ТЕКСТ ДЛЯ ЧТЕНИЯ |
Сергей Коровин. «На миру». 1893 г. Из книги С.Кара-Мурза "О политэкономии"
Структура мышления образованного слоя и привилегированных сословий второй половины ХIХ в. опиралась на набор понятий Запада и на его авторитет. Это означало, что и в России должен быть капитализм. Россия сильно отстала, в ней много еще было крепостничества и «азиатчины», но сейчас она наверстывала упущенное.
Из этого широкого течения выбивались наследники славянофилов - и консерваторы, и революционеры (народники). Против них встали либералы и марксисты. Молодой Ленин в работе 1897 г. «От какого наследства мы отказываемся» он так определил суть народничества, две его главные черты: «признание капитализма в России упадком, регрессом» и «вера в самобытность России, идеализация крестьянина, общины и т.п.».

ИСХОДНЫЕ ДАННЫЕ |
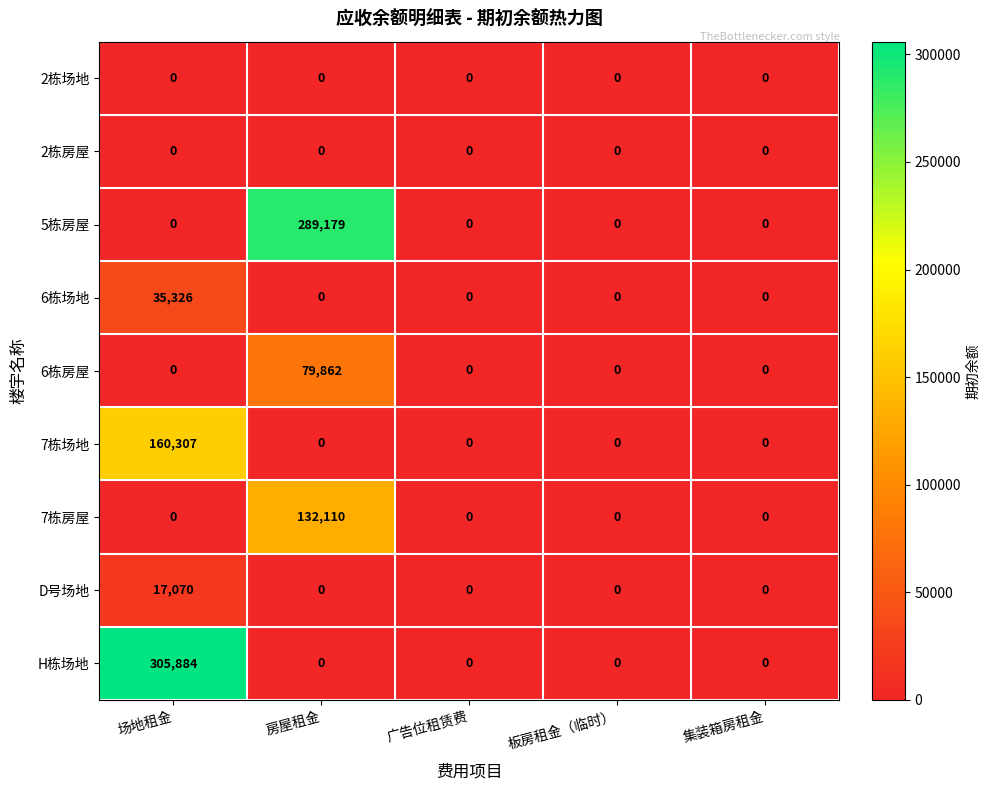

Which series has the largest total across all categories?

H栋场地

ЗАДАНИЕ |
Соответствуют ли тексту о народничестве следующие утверждения? 1. Работу «От какого наследства мы отказываемся» Ленин написал в 1897 г. 2. По тексту, народники считали капитализм в России прогрессом. 3. По тексту, в России того времени уже не оставалось крепостничества. На каждое ответьте «да» или «нет» и дословно приведите слова текста, которые это решают.

ОТВЕТ |
1. Да: «Молодой Ленин в работе 1897 г. «От какого наследства мы отказываемся»».
2. Нет: «признание капитализма в России упадком, регрессом».
3. Нет: «в ней много еще было крепостничества и «азиатчины»».